▸ SOURCE RECORDS
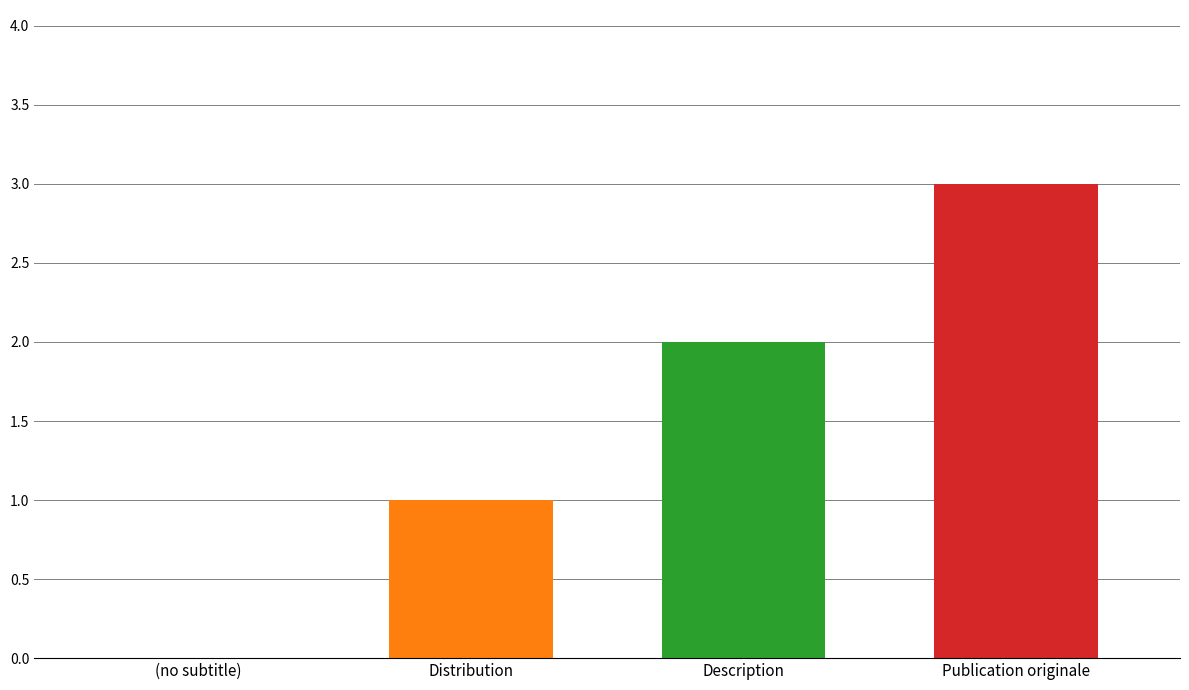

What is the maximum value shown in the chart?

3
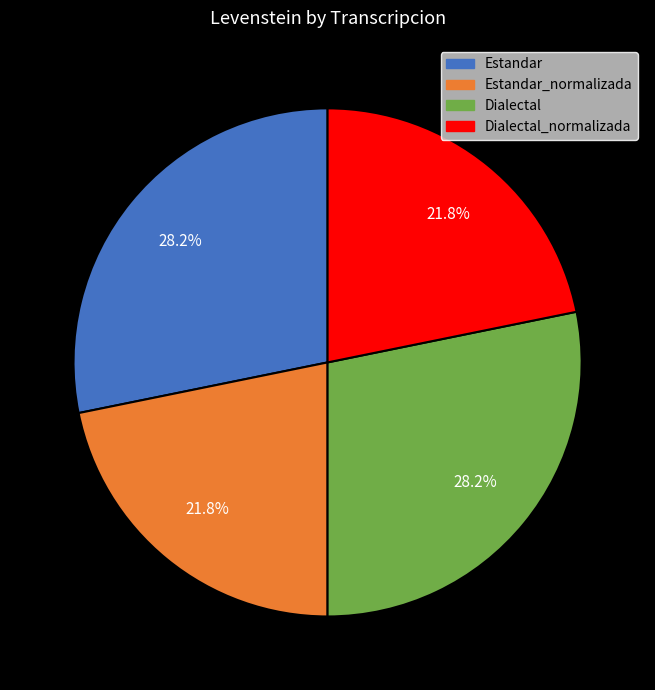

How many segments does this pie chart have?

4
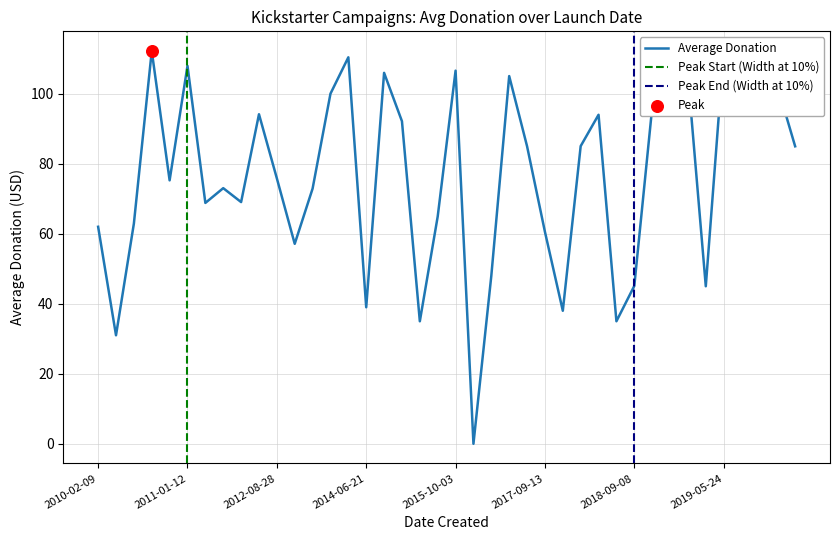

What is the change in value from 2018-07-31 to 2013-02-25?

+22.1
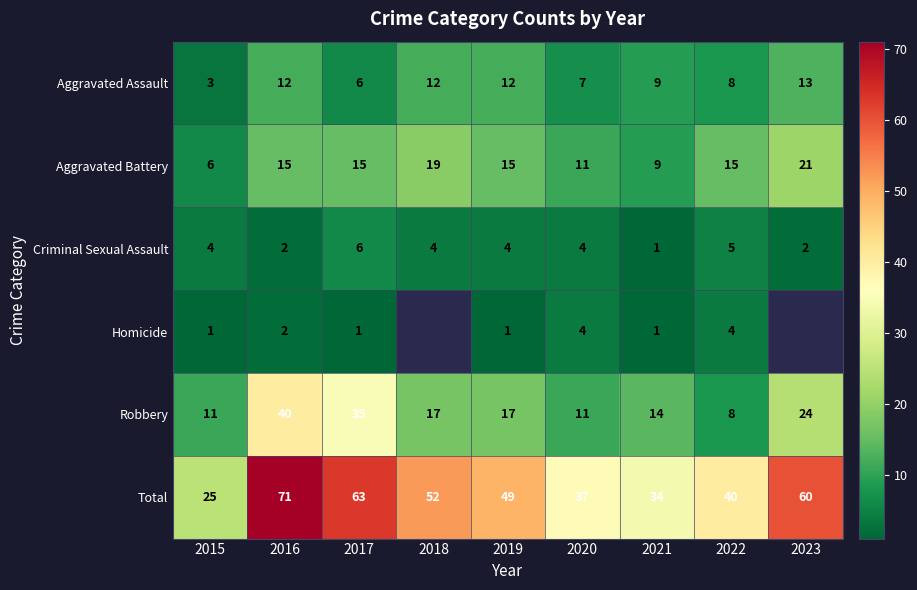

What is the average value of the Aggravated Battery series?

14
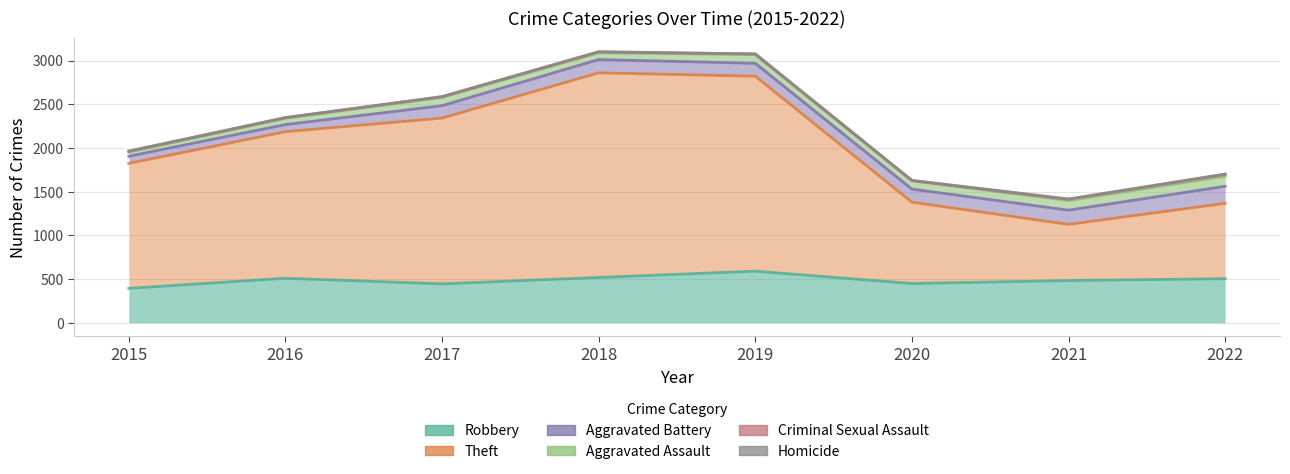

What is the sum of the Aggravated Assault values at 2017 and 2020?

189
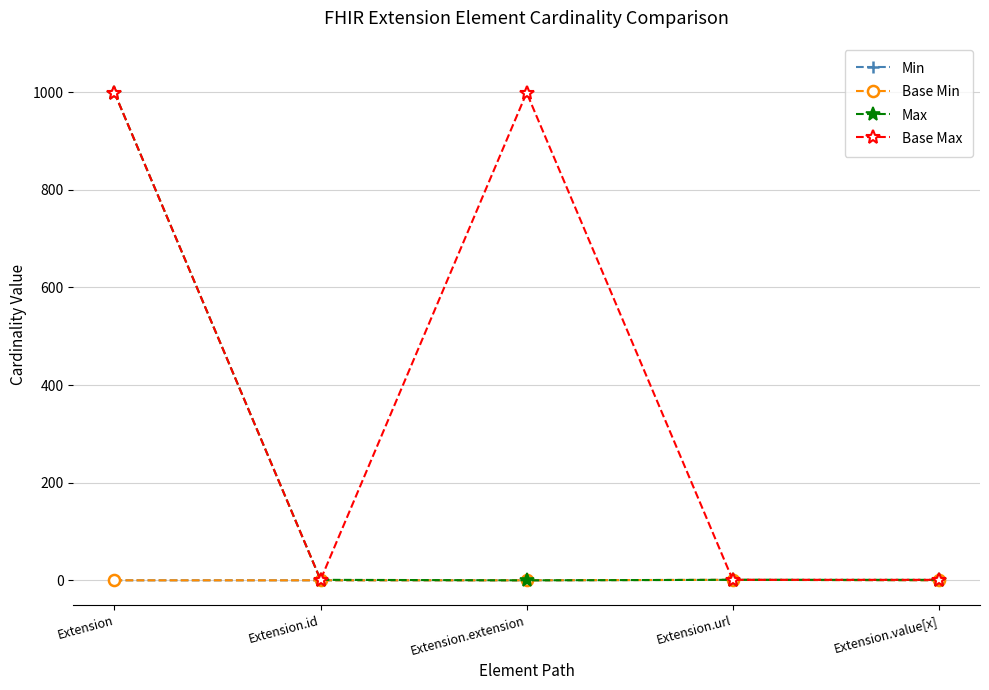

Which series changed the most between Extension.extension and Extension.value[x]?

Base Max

▸ TRY IT
Please state how many lines in the records above contain the string "Aggravated", counting only matches with the same capitalization, and reply with the number alone.

▸ SOLUTION FOR THIS PROBLEM
2